Предоставленный текст –
_ _ _

К вопросу о принадлежности Абу-Ханифы к суфийскому движению

Как известно, исторически Ислам среди татар развивался в рамках ханафитской традиции. Большое распространение среди них получили и суфийские идеи, представленные орденами ясавийя, а затем и накшабандийа. Мы можем утверждать, что ханафизм и суфизм — ключевые категории для такого понятия, как традиционный Ислам татар, место их встречи. Но в какой степени эти две идейные школы сочетаются между собой? Насколько идеи суфизма соответствует принципам ханафитской школы? Чтобы ответить на подобные вопросы, мы должны погрузиться в историческую глубину, обратиться непосредственно к личности основателя и эпонима ханафитской школы — имаму Абу-Ханифе ан-Нуману (ум. 767) из Куфы. Именно попытке ответить на этот вопрос, а именно: был ли Абу-Ханифа суфием, и будет посвящена данная статья.

За множество веков жизни и наследию Абу-Ханифы было посвящено немало книг и трактатов, ибо по сей день он остается одной из центральных фигур суннитского Ислама. Однако подобное количественное изобилие отнюдь не означает достоверного изложения его взглядов. Помимо общих сложностей, связанных с использованием средневековых первоисточников, изучение идейного наследия Абу-Ханифы затруднено еще и тем, что он является, пожалуй, самым противоречивым образом в истории средневекового Ислама. Любопытной иллюстрацией этого может служить его жизнеописание в биографическом своде «История Багдада». В 14 томах этого фундаментального труда собраны биографии 7831 известной личности мусульманского средневековья, чья жизнь или смерть так или иначе были связаны с Багдадом. Кому-то из них посвящено лишь полстраницы, а многим — вообще несколько строчек. С большим отрывом по занимаемому объему лидирует статья об имаме аль-Бухари, составителе второй по значимости после Корана книги в Исламе. Его жизнеописание изложено на 30 страницах. Но Абу-Ханифа даже аль-Бухари лишил этого своеобразного первенства: ему посвящено несравнимо больше — 130 (!) страниц, из которых половина излагает нейтрально-информационные и апологетические свидетельства, половина (и даже чуть больше) — отрицательные, среди которых встречаются и откровенные поношения имама [1].

_ _ _

Исходные сведения –
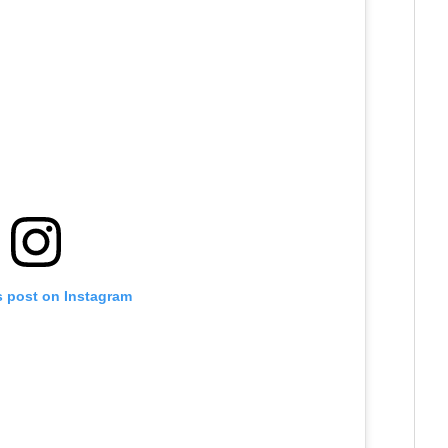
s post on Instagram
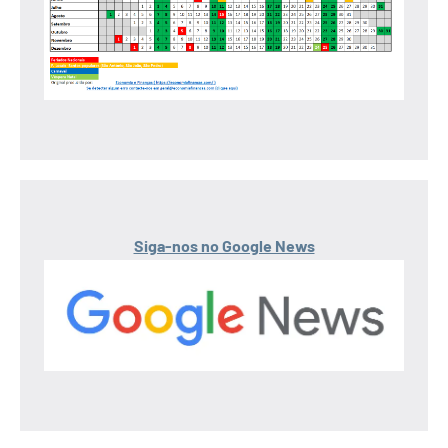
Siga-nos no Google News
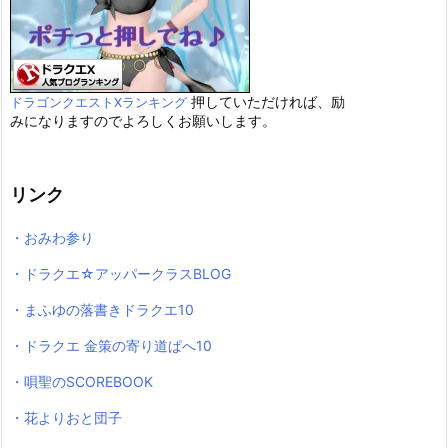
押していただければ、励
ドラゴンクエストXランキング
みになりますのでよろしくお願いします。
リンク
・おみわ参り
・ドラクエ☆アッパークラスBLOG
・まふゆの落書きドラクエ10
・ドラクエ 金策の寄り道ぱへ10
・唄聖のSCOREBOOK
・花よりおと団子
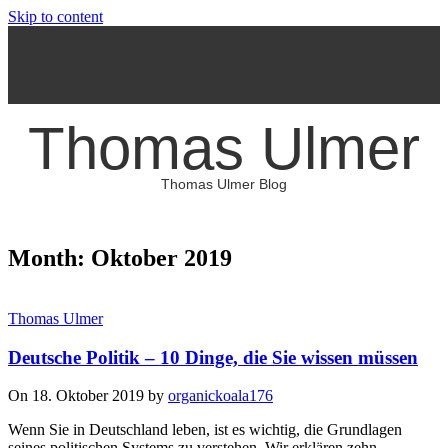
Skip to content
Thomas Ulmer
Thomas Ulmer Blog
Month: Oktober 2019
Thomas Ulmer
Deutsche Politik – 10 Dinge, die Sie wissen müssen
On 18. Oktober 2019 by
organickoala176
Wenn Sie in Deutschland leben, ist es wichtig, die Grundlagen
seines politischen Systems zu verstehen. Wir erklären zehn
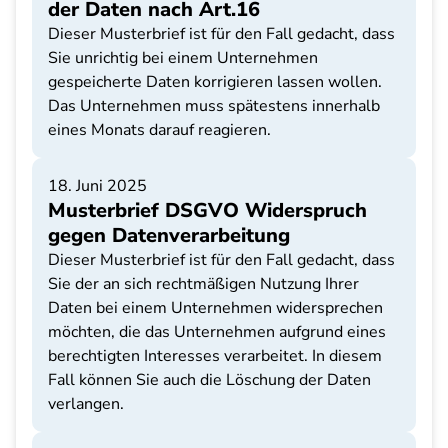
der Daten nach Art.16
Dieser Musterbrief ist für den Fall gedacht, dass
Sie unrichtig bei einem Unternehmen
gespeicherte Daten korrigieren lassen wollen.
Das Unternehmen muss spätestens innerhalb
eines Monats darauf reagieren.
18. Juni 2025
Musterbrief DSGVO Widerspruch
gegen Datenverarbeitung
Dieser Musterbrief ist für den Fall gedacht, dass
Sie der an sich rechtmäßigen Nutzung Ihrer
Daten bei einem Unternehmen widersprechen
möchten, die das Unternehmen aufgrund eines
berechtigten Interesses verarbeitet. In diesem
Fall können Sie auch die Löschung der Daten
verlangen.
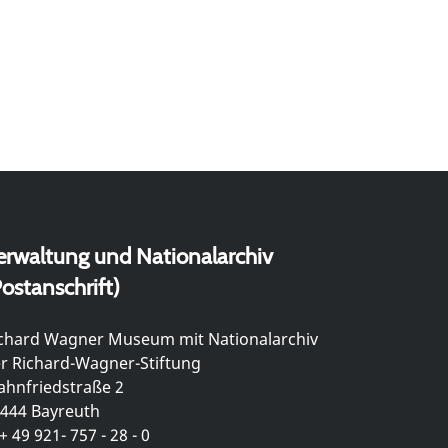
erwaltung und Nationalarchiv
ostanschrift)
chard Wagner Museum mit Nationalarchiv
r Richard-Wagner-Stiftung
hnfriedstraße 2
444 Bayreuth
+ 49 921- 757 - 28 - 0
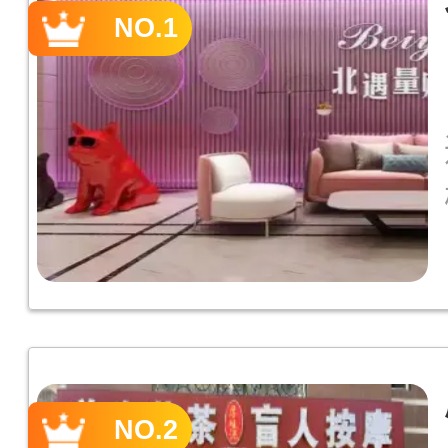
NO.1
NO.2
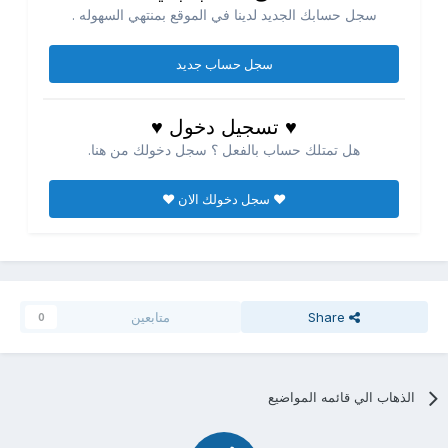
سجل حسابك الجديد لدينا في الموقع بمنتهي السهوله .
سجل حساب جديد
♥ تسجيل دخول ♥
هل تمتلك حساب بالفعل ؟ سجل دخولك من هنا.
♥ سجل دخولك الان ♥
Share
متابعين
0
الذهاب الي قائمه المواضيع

_ _ _

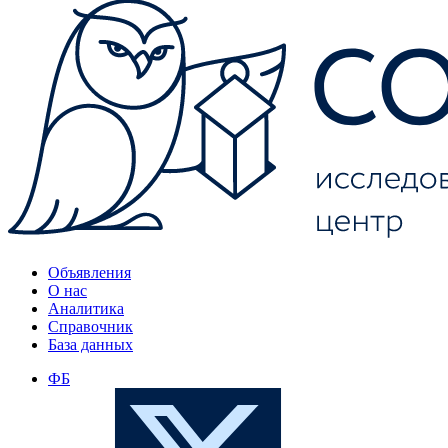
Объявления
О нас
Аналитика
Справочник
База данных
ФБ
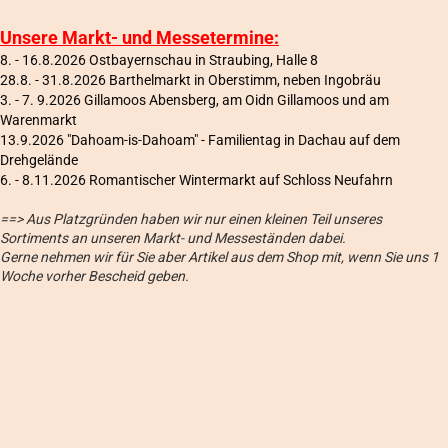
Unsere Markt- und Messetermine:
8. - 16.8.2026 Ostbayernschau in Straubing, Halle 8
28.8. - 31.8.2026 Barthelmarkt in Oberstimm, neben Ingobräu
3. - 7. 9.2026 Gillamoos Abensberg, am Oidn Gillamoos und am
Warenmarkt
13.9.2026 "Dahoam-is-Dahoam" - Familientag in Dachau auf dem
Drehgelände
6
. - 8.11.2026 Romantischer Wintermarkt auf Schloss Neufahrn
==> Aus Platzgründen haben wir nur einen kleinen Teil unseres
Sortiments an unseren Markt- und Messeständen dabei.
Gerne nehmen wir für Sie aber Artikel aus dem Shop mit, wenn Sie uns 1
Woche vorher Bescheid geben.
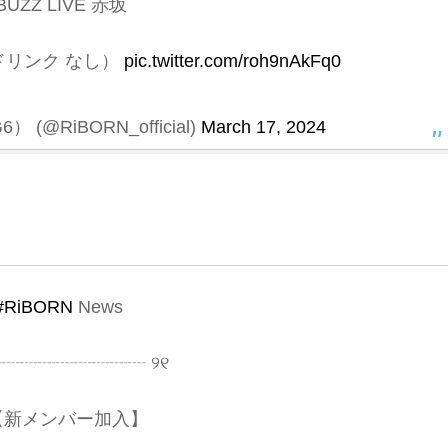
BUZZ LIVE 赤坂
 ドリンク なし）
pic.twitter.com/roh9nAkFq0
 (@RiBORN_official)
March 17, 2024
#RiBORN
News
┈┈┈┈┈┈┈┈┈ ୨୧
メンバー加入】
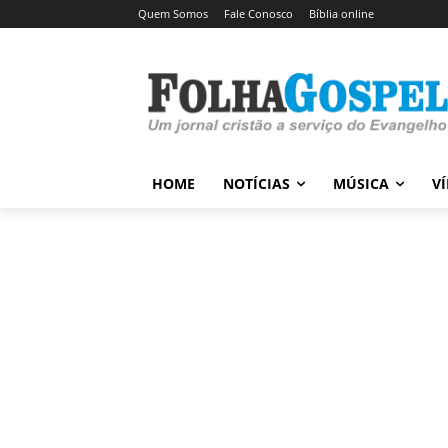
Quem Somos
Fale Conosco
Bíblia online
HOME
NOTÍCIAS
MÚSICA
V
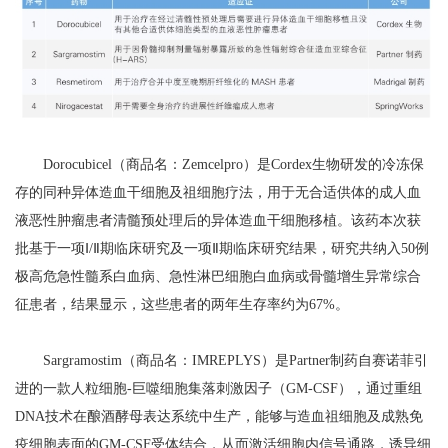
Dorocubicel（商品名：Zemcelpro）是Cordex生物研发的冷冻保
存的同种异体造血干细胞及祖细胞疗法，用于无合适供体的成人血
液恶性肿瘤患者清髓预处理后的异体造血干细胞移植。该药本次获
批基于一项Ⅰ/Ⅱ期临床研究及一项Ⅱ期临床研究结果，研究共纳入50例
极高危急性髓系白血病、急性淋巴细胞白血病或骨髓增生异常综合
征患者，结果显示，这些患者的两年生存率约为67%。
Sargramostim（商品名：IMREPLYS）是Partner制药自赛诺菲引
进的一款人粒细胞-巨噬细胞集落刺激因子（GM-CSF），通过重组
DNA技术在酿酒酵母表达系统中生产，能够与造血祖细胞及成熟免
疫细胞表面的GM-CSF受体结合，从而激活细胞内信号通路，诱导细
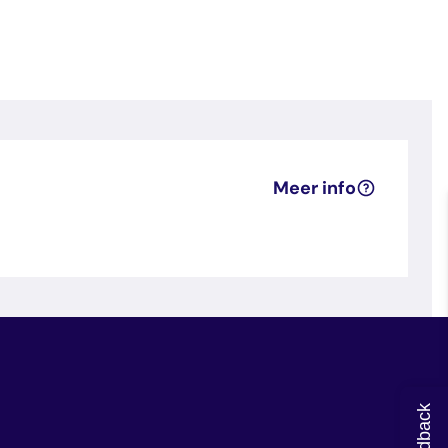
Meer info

_ _ _

Письменное задание – Напишите продолжение статьи об Абу-Ханифе и суфизме, начиная сразу после ее последнего предложения. Материал со статьей об Абу-Ханифе и суфизме никак не связан.

Ответ на задание –
Причиной такого противоречивого отношения к «величайшему предстоятелю» является то, что он был в определенной степени «еретиком» с точки зрения его оппонентов, чьи взгляды укоренились в качестве «ортодоксальных» в более поздний период: Абу-Ханифа был хоть и умеренным, но мурджиитом, то есть, по классификации аш-Шахрастани, приверженцем «сектантских» взглядов [2], активно использовал умозрительные приемы, фактически игнорировал хадисы Пророка и позволял себе весьма сомнительные выводы вроде допустимости употребления набиза, финиковой пьянящей настойки. Если бы не высокий личный авторитет ученого в народе и если бы не старания его ученика Абу-Юсуфа, который, став первым Верховным судьей в истории Ислама, возглавил весь судейский корпус Аббасидского халифата, что фактически сделало ханафитский толк официальной доктриной, трудно сказать, взобрался бы Абу-Ханифа на вершину всеобщего признания. В результате сложилась весьма парадоксальная ситуация. С одной стороны, воззрения Абу-Ханифы были не совсем «ортодоксальными», с другой, его именем освящались решения государства, сначала Аббасидского, а позднее — Османовского халифата. Поэтому вокруг фигуры куфийского факиха разгорелась самая настоящая борьба: одни проклинали его и сравнивали с Даджалом [3], другие, напротив, всячески превозносили и прославляли, не стесняясь в уста самого Посланника выкладывать пророчества о его приходе [4]. В ходе этой борьбы обе стороны активно фальсифицировали исторические свидетельства, в частности приписывали тем или иным авторитетным лицам Ислама высказывания «за» или «против» имама.

По мере «канонизации» образа Абу-Ханифы и того, как он повсеместно признавался одним из столпов суннитского «правоверия», голоса первых становились все тише и малочисленней. Однако на смену им пришло новое поколение мусульманских авторов, не всегда оправданно апеллировавших к авторитетной личности ученого для придания легитимного статуса своим воззрениям. Поэтому следует лишь согласиться с редакторами «Истории Багдада» в том, что «ни про кого в суннитском мире нельзя сказать, что ему приписывали то же, что и Абу-Ханифе» [5]. В свете сказанного всегда следует помнить, что фактически любое историческое свидетельство об Абу-Ханифе ангажировано и служит задачам той или иной группировки и потому не должно приниматься на веру. Таков методологический ключ для каждого, кто задался целью изучить жизнь и воззрения «величайшего предстоятеля».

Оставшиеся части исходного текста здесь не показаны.